MDV : C’est capital. Tout se joue dans l’enfance, on est marqué d’une manière ou d’une autre, on s’enferme dans des schémas de répétition etc. L’enfance nous donne une grille de lecture du monde qu’il est difficile de quitter ensuite pour se libérer, ce que la plupart des gens essayent de faire, moi comprise. On tente de s’éloigner des blessures d’enfance. Je ne peux pas comprendre quelqu’un si je ne connais pas son enfance. 

GN : « Rester vivante. Rester lucide, quand elle le peut. Ne pas oublier de respirer. Ne pas oublier de bouger. » Cette phrase pourrait s’appliquer à tous les personnages principaux du roman.

MDV : C’est une belle idée, on pourrait dire ça comme ça en effet. 

GN : Il y a des références, peut-être involontaires, au cinéma : on a évoqué le Silence des agneaux ; Myriam reçoit des films de sa sœur torturée comme s’il s’agissait de snuff movies ; il y a aussi une écriture cinématographique : de courtes séquences avec les victimes du tueur, qui se place en arrière-plan et dont on ne sait rien, des flash-backs, une structure en parallélisme avec les parcours de Myriam et Rachel qui se croisent rarement, sauf au début et à la fin. Pensez-vous éventuellement en faire une adaptation au cinéma ? 

MDV : Absolument pas. J’ai fait lire le roman à un producteur, qui m’a dit que c’était trop trash, trop noir. Le cinéma est devenu tellement aseptisé que même pour les films de genre, cela devient compliqué.
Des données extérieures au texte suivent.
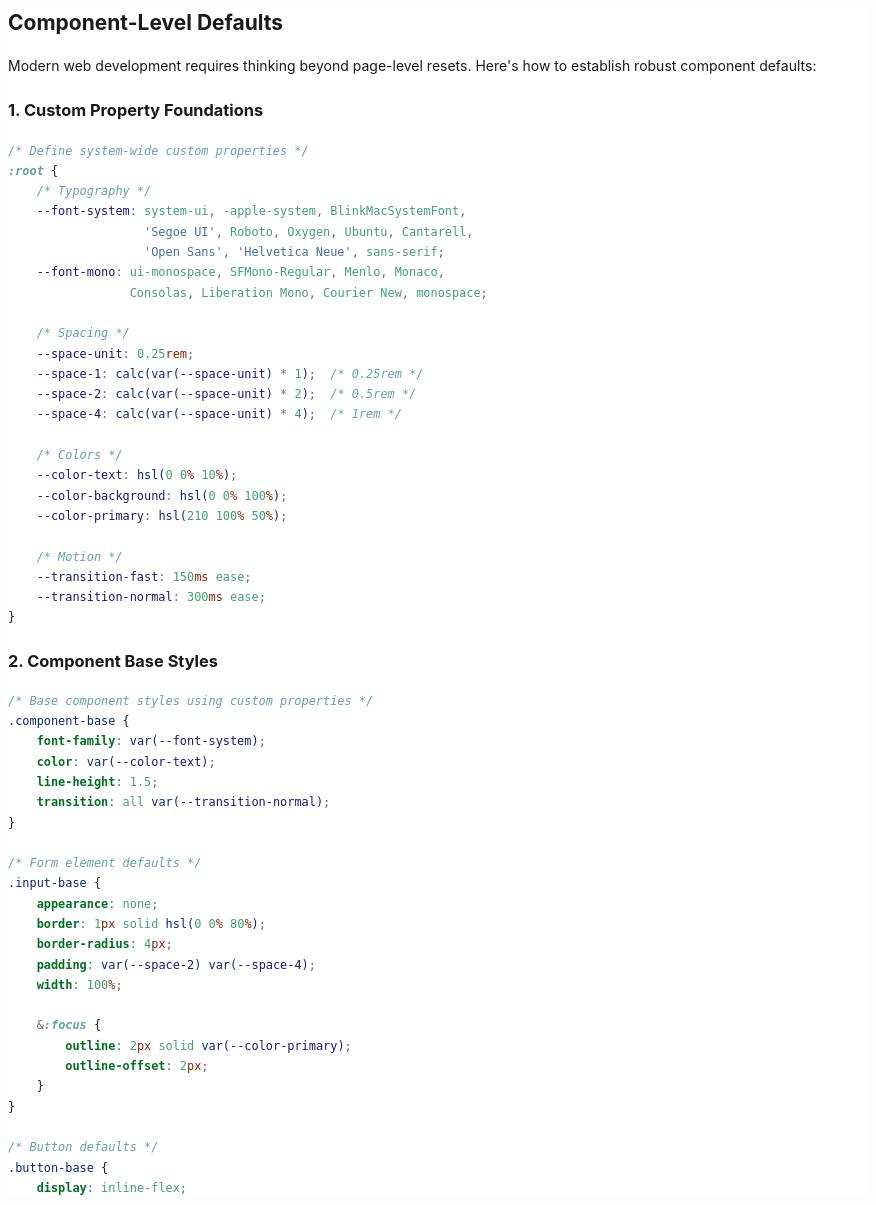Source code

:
 ```css
```

## Component-Level Defaults

Modern web development requires thinking beyond page-level resets. Here's how to establish robust component defaults:

### 1. Custom Property Foundations

```css
/* Define system-wide custom properties */
:root {
    /* Typography */
    --font-system: system-ui, -apple-system, BlinkMacSystemFont, 
                   'Segoe UI', Roboto, Oxygen, Ubuntu, Cantarell, 
                   'Open Sans', 'Helvetica Neue', sans-serif;
    --font-mono: ui-monospace, SFMono-Regular, Menlo, Monaco, 
                 Consolas, Liberation Mono, Courier New, monospace;
    
    /* Spacing */
    --space-unit: 0.25rem;
    --space-1: calc(var(--space-unit) * 1);  /* 0.25rem */
    --space-2: calc(var(--space-unit) * 2);  /* 0.5rem */
    --space-4: calc(var(--space-unit) * 4);  /* 1rem */
    
    /* Colors */
    --color-text: hsl(0 0% 10%);
    --color-background: hsl(0 0% 100%);
    --color-primary: hsl(210 100% 50%);
    
    /* Motion */
    --transition-fast: 150ms ease;
    --transition-normal: 300ms ease;
}
```

### 2. Component Base Styles

```css
/* Base component styles using custom properties */
.component-base {
    font-family: var(--font-system);
    color: var(--color-text);
    line-height: 1.5;
    transition: all var(--transition-normal);
}

/* Form element defaults */
.input-base {
    appearance: none;
    border: 1px solid hsl(0 0% 80%);
    border-radius: 4px;
    padding: var(--space-2) var(--space-4);
    width: 100%;
    
    &:focus {
        outline: 2px solid var(--color-primary);
        outline-offset: 2px;
    }
}

/* Button defaults */
.button-base {
    display: inline-flex;
```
Je n’ai pas réussi à le vendre et ça m’étonnerait que quelqu’un veuille l’adapter. Mais cela me ferait très plaisir si ça pouvait se faire un jour. 

GN : Vous avez investi avec succès le monde du polar ; peut-on d’ores et déjà dire qu’il y aura des suites ? Ou en tout cas une poursuite dans ce genre littéraire ?  

MDV : J’ai écrit un deuxième polar, que j’ai montré à des amis, qui l’ont apprécié, mais pas encore à mon éditeur. Logiquement, il devrait paraître en 2025. Mon éditeur et moi prévoyons une collaboration qui consiste en la publication de livres de littérature classique jusqu’en 2028 ; comme l’expérience du polar m’a plu, je lui ai proposé de sortir deux livres de moi par an jusqu’à cette échéance, un roman classique et un polar, qui n’intéressent pas les mêmes publics. Pour le troisième, j’ai déjà commencé à prendre des notes dans un cahier. En me relisant récemment, je n’ai pas reconnu mon intrigue, ce qui m’a surprise. Puis j’ai tourné la page et j’ai retrouvé ce que j’avais écrit. J’ai alors compris que j’avais déjà écrit une autre intrigue il y a longtemps, mais je l’avais tout simplement oubliée. Donc je me retrouve avec deux histoires d’avance, ce qui m’occupera jusqu’en 2027.

Enfin, j’ai une nouvelle dans un recueil sur le thème de l’étrange, intitulé Amorphine. A paraître chez Abstractions le 24 septembre 2024. Ma nouvelle, dont le titre est « Manger la mort », évoque, sur deux-trois pages, mes années d’automutilation et d’autophagie. 

  • Brûler l’empreinte, Marina de Van, éditions Abstractions, 2024.